Render the lines of the data as a numbered list, starting at the line containing "order: Trombidiformes" and ending at the last line of the data. Leave out any blank lines.

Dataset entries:
## start

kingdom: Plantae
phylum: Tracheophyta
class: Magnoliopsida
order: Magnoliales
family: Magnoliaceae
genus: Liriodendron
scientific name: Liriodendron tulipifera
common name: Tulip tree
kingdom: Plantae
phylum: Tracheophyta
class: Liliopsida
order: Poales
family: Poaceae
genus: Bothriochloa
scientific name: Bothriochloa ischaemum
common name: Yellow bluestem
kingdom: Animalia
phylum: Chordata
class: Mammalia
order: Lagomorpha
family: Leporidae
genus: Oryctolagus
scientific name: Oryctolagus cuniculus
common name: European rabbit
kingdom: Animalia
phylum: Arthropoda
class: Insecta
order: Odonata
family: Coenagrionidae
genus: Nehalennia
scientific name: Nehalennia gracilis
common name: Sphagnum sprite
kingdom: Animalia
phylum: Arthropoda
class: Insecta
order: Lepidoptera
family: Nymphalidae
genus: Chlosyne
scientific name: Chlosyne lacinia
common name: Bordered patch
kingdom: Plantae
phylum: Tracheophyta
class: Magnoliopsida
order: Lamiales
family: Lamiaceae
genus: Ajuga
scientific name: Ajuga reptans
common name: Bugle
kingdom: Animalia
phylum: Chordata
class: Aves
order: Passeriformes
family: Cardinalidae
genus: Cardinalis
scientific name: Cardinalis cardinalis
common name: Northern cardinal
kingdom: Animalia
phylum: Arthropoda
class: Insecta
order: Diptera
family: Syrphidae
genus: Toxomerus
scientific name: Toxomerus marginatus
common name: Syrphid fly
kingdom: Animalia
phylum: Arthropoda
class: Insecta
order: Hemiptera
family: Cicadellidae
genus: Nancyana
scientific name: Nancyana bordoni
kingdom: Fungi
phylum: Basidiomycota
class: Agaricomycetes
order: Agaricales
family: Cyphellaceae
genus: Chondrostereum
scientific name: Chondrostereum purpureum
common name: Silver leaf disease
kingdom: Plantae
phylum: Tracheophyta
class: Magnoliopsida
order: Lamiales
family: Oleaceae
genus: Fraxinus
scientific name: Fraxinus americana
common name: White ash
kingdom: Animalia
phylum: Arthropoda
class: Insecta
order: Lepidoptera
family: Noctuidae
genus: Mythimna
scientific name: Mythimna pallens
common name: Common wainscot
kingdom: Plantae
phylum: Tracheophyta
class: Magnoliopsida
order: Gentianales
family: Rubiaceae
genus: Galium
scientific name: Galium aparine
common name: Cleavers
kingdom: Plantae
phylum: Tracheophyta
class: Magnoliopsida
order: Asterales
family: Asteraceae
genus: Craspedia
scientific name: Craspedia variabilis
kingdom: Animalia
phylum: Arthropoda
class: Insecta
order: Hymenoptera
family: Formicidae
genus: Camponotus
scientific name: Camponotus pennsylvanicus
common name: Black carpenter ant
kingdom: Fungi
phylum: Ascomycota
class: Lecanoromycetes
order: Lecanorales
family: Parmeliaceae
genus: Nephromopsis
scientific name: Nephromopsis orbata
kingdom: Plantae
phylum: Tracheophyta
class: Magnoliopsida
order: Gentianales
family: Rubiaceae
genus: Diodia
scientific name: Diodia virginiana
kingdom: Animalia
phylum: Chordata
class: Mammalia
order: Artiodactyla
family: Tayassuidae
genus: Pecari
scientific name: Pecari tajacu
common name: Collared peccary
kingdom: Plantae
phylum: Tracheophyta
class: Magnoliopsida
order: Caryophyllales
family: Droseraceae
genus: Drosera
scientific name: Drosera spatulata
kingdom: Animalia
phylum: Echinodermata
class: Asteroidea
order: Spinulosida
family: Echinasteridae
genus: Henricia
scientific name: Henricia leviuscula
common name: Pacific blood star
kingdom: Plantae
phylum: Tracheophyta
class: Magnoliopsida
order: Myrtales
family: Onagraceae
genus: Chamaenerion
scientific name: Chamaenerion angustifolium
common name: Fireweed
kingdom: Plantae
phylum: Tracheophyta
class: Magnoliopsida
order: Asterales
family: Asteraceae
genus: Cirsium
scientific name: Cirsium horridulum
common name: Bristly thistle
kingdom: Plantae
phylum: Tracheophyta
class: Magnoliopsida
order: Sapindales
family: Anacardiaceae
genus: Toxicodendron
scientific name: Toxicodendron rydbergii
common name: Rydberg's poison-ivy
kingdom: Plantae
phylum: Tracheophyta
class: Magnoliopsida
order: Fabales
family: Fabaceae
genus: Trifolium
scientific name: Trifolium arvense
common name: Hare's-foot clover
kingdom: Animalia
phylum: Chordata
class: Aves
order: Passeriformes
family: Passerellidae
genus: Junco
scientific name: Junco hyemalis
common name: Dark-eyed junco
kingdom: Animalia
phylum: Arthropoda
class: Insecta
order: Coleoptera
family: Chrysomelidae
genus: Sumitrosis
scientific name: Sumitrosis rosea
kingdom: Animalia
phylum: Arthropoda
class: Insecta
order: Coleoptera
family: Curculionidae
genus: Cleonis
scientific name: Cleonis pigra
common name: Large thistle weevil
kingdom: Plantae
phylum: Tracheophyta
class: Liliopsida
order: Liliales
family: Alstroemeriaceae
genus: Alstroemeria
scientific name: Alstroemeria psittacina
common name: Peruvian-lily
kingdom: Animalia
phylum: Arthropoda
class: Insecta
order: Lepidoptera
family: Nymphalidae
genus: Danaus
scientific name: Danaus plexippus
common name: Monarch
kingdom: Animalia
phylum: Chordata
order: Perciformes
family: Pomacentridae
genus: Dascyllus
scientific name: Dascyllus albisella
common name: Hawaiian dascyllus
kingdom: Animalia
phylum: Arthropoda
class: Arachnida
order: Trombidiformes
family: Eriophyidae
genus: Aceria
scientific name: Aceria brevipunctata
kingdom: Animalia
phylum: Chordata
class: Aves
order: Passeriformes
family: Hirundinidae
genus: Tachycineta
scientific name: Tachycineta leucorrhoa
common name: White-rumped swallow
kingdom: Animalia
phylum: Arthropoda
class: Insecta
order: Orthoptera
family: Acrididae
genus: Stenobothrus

## end

◆ **Completed exercise**
1. order: Trombidiformes
2. family: Eriophyidae
3. genus: Aceria
4. scientific name: Aceria brevipunctata
5. kingdom: Animalia
6. phylum: Chordata
7. class: Aves
8. order: Passeriformes
9. family: Hirundinidae
10. genus: Tachycineta
11. scientific name: Tachycineta leucorrhoa
12. common name: White-rumped swallow
13. kingdom: Animalia
14. phylum: Arthropoda
15. class: Insecta
16. order: Orthoptera
17. family: Acrididae
18. genus: Stenobothrus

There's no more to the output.